Parce que le bonheur , le bonheur, il n'y a pas que le bonheur dans la vie, il y a la vie ! Naître, c'est à la portée de tout le monde ! Même moi, je suis né ! Mais il faut devenir, ensuite ! devenir ! grandir, croître, pousser, grossir (sans enfler), muer (sans muter), mûrir (sans blettir), évoluer (en évaluant), s'abonnir (sans s'abêtir), durer (sans végéter), vieillir (sans trop rajeunir) et mourir sans râler, pour finir.......un gigantesque programme, une vigilance de chaque instant.... c'est que l'âge se révolte à tout âge contre l'âge, tu sais! Et s'il n'y avait que l'âge........mais il y a le contexte ! Or, le contexte, mon pauvre petit......

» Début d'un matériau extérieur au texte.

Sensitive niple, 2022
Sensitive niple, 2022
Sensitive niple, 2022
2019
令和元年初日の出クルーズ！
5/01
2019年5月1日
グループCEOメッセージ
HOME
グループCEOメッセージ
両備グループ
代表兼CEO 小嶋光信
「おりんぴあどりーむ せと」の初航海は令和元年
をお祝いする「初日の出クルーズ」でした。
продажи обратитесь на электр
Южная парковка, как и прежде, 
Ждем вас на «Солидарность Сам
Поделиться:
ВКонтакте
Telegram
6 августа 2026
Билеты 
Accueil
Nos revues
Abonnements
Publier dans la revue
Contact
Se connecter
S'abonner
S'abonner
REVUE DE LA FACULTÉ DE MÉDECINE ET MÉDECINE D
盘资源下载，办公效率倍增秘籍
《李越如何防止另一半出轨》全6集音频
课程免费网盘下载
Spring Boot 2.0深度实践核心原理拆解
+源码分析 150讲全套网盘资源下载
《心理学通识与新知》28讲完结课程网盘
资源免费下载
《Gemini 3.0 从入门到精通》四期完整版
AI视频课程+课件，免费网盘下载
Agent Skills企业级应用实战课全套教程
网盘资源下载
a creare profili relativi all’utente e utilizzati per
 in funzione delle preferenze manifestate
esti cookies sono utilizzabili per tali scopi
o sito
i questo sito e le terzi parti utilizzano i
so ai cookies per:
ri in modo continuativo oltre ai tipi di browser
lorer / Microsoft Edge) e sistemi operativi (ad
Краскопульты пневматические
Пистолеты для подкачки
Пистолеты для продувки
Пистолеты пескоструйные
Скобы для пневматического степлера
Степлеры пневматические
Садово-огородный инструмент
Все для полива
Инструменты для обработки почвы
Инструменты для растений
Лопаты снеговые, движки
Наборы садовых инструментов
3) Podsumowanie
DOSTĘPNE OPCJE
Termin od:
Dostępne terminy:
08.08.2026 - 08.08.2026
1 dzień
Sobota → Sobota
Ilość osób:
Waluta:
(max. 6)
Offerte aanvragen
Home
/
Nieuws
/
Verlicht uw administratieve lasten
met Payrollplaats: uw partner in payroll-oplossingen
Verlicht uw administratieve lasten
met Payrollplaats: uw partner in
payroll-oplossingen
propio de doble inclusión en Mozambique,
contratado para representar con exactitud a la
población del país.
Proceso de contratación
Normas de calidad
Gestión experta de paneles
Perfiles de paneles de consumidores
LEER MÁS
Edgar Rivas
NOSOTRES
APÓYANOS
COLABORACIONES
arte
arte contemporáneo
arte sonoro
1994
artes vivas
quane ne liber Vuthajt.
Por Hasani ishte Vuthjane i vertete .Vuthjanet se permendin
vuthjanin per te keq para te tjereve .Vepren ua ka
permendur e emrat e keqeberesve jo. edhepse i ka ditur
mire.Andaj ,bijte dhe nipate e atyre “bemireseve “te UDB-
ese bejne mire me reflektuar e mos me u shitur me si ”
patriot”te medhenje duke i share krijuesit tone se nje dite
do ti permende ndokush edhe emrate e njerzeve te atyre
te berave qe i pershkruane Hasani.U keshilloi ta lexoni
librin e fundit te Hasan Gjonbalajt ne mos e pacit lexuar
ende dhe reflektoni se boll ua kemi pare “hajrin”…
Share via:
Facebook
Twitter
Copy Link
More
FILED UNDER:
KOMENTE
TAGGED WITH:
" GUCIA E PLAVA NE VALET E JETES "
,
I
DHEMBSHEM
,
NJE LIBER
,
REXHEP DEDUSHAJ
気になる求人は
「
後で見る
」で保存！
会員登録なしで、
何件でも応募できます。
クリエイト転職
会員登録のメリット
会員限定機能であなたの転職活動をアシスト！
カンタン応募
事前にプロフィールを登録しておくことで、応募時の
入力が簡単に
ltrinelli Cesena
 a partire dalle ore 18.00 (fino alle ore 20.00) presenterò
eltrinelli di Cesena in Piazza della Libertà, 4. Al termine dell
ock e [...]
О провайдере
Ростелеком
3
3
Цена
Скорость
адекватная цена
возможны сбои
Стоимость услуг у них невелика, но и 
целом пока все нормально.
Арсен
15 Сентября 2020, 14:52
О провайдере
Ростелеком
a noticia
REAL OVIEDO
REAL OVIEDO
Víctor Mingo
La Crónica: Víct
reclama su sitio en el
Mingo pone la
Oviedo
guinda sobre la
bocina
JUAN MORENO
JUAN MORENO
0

Cinquième bouquin, bien plus court que les autres (ce qui lui est souvent reproché d’ailleurs) : Des Chrétiens et des Maures. Rien à voir avec la religion, ou presque. Un matin, au petit déjeuner, Le Petit décrète qu’il veut son papa. Ah. Sauf que les papas de la famille… personne ne les connaît ! Alors le sien… On n’en sait rien. Le Petit déclare une grève de la faim : il ne mangera plus rien tant qu’il n’aura pas son papa. Benjamin essaie alors de retrouver les traces de ce père qui doit bien exister quelque part.
Bon Dieu, cette réponse... l'éternelle et même réponse de tous les salauds du monde, avec ou sans uniforme:
- J'obéissais aux ordres.
Dans le dernier tome, intitulé Aux fruits de la passion, c’est Thérèse qui est amoureuse. Elle qui pourtant ne s’était jusqu’ici intéressée qu’aux astres devient une toute autre personne au contact de son cher et tendre Marie-Colbert de Roberval. Mais le problème, c’est que Benjamin le trouve louche, ce bonhomme-là. Sans savoir pourquoi, juste un pré-sentiment. Un soir en promenant son fidèle Julius, il croit aller voir sa sœur dans sa caravane de diseuse de bonne aventure. Impossible : la caravane explose. Horreur ! La famille est en deuil. Quelle affreuse, affreuse histoire !! Mais le lendemain matin, Thérèse sort de la chambre, toute pimpante, toute souriante. Ok, Ok… Alors à qui appartient le corps calciné retrouvé dans sa caravane ? Et qui a assassiné Marie-Colbert, retrouvé lui aussi mort dans la nuit ? Et bien, ça sent encore le roussi pour Benjamin Malaussène cette histoire…
Le soupçon n'est pas mon fort. Si l'humanité m'est suspecte dans son ensemble, j'ai toujours fait crédit aux particuliers.
Dans cette série de romans, Pennac a mis en œuvre l’art de raconter des tragédies avec des mots légers, de la fantaisie, de l’impertinence. Nan, mais parce qu’on ne s’en rend pas compte en lisant, mais racontées autrement, toutes ces histoires seraient vraiment dramatiques… Malgré la trame présente dans chacun des bouquins (des meurtres, du sang et les premiers soupçons vers Benjamin), les aventures sont riches et pas redondantes. On y retrouve énormément de personnages extravagants, des histoires transversales cocasses, du rire, du sordide, de la fragilité et de la force… Bref, tout un joyeux bordel !
On ne choisit pas sa famille, mais si on le pouvait, je suis sûre que Benjamin Malaussène aurait voulu la même. Exactement.